(Version difference data)
[Start of section]

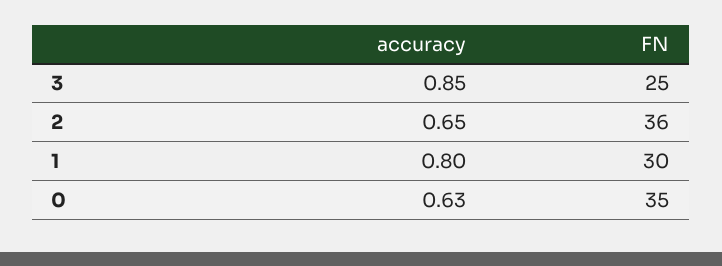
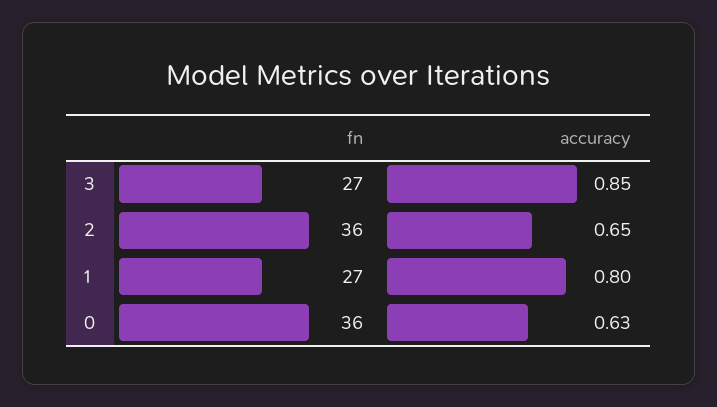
FN, 3: 25 -> 27
FN, 1: 30 -> 27
FN, 0: 35 -> 36

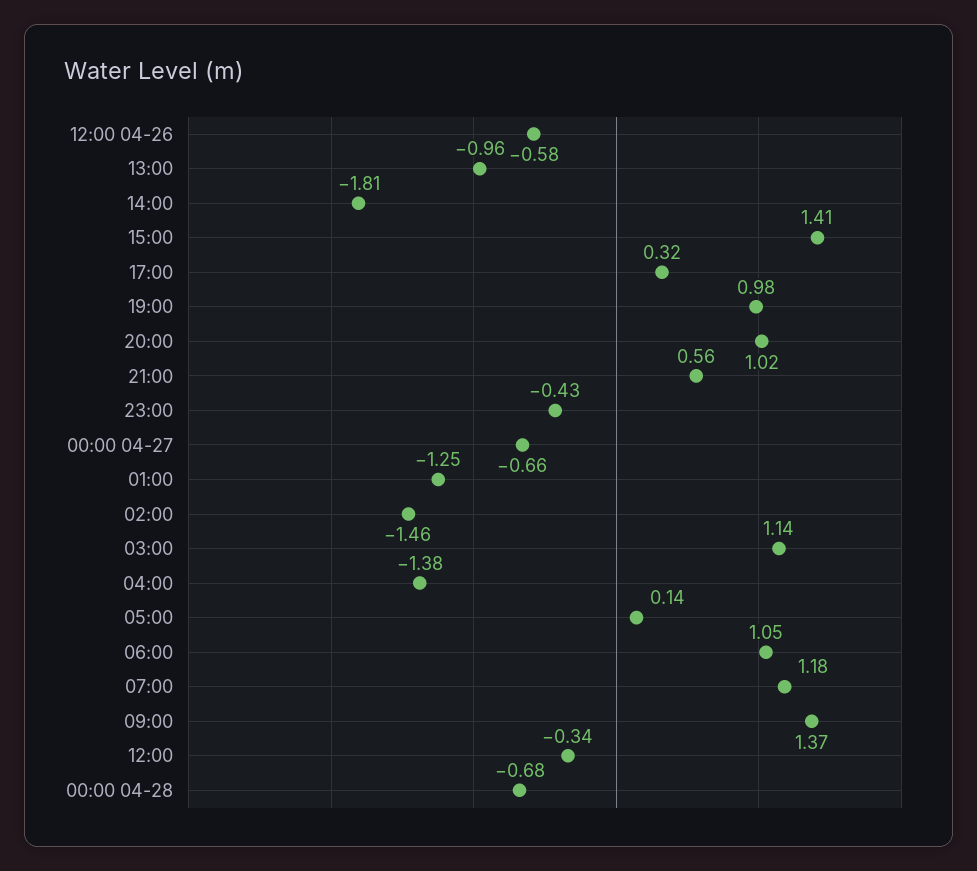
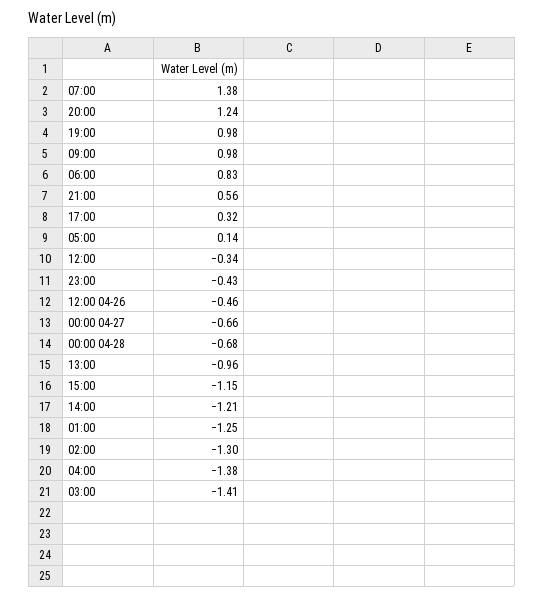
12:00 04-26: -0.58 -> -0.46
14:00: -1.81 -> -1.21
15:00: 1.41 -> -1.15
20:00: 1.02 -> 1.24
02:00: -1.46 -> -1.3
03:00: 1.14 -> -1.41
06:00: 1.05 -> 0.83
07:00: 1.18 -> 1.38
09:00: 1.37 -> 0.98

[End of section]

— Assignment —
Strip out the images, then output the records above word for word.

— Answer box —
FN, 3: 25 -> 27
FN, 1: 30 -> 27
FN, 0: 35 -> 36

12:00 04-26: -0.58 -> -0.46
14:00: -1.81 -> -1.21
15:00: 1.41 -> -1.15
20:00: 1.02 -> 1.24
02:00: -1.46 -> -1.3
03:00: 1.14 -> -1.41
06:00: 1.05 -> 0.83
07:00: 1.18 -> 1.38
09:00: 1.37 -> 0.98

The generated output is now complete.